É forçoso reconhecer que os partidos se apropriaram da representação política de forma decisiva para que se chegasse ao estado de coisas atual. Não dá para tirar o deles da reta. A culpa é concorrente.

Antes, sob a acusação de apropriação da representação política para promover extorsão de dinheiro público, fecharam o Congresso e proibiram partidos, mas isso não funciona, só atrapalha a solução do problema, que agora tem mais de 200 milhões de colaboradores.

Os próprios correligionários devem ser estimulados a percorrer as instâncias partidárias para destronar caciques e desmontar esquemas, para mudá-los por dentro, impedindo que funcionem tão mal.

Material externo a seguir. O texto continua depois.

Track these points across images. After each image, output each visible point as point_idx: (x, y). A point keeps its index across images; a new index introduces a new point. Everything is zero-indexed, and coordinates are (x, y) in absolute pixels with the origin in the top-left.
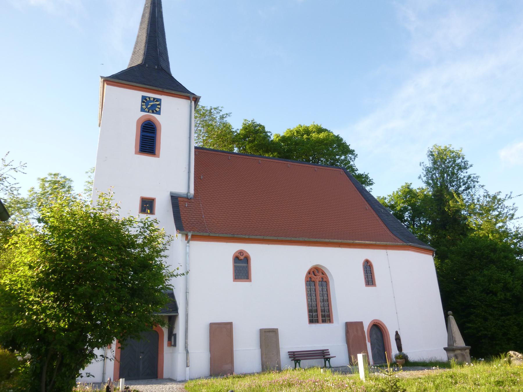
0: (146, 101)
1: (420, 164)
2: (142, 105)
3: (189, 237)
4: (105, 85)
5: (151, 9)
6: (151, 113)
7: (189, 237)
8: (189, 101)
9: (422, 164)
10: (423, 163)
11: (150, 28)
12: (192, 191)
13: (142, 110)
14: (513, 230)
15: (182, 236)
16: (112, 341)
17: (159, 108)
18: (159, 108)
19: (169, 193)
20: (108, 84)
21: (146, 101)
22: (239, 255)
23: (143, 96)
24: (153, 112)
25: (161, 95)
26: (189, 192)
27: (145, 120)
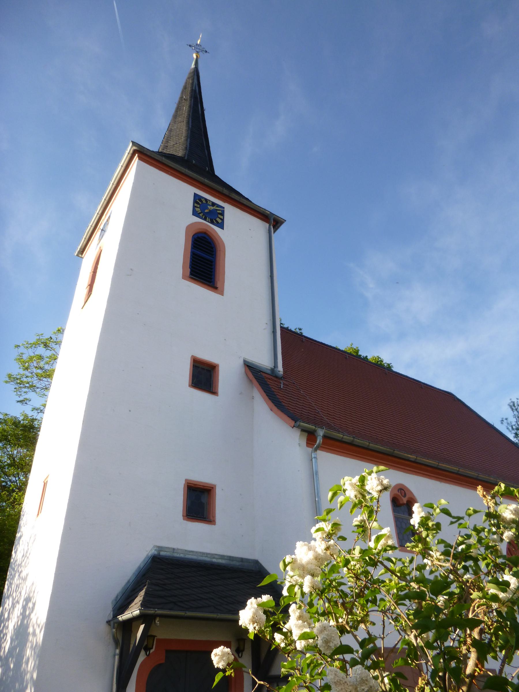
0: (200, 203)
1: (503, 421)
2: (194, 207)
3: (319, 440)
4: (136, 158)
5: (191, 103)
6: (209, 222)
7: (319, 440)
8: (267, 225)
9: (505, 421)
10: (506, 419)
11: (192, 122)
12: (280, 368)
13: (195, 213)
14: (309, 589)
15: (301, 434)
16: (227, 676)
17: (221, 219)
18: (221, 219)
19: (241, 362)
20: (140, 158)
21: (200, 203)
22: (400, 494)
23: (195, 195)
24: (212, 222)
25: (225, 201)
26: (276, 366)
27: (201, 231)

Não adianta querer fazer uma lei que os obrigue a ser democráticos na administração da entidade partidária, como qualquer outra associação sem fins lucrativos, porque o Código Civil de 2002 já o havia feito e, justamente por isso, a alteração veio às vésperas da entrada em vigor, para ressalvar da sua aplicação os partidos políticos e instituições religiosas, igualmente preocupadas com a transparência que surgiria da adoção de seus dispositivos.

Há que organizar a sociedade civil para reclamar, pacificamente, na Justiça, do modo como se promoveu a aprovação de uma lei que permite às agremiações políticas o privilégio de não se submeter às mesmas regras das demais associações sem fins lucrativos.

Vale lembrar que isso envolve o gasto de dinheiro público distribuído por um fundo próprio federal, especialmente porque se vê mais que comprovado, por sucessivos escândalos, estar misturado a outros dinheiros arrecadados em “caixa 2” para o enriquecimento ilícito, transformando os partidos, assim como as associações religiosas, em alvo fácil da ação de quadrilhas, que se instalam na tesouraria para por em funcionamento verdadeiras máquinas de assaltar o erário e lavar dinheiro.

A imoralidade é tal que serve de prova da inconstitucionalidade da Lei nº 10.825, de 22 de novembro de 2003, que deu nova redação aos arts. 44 e 2.031 da Lei nº 10.406, de 10 de janeiro de 2002, que institui o Código Civil.

A guerra vai começar com uma ação popular.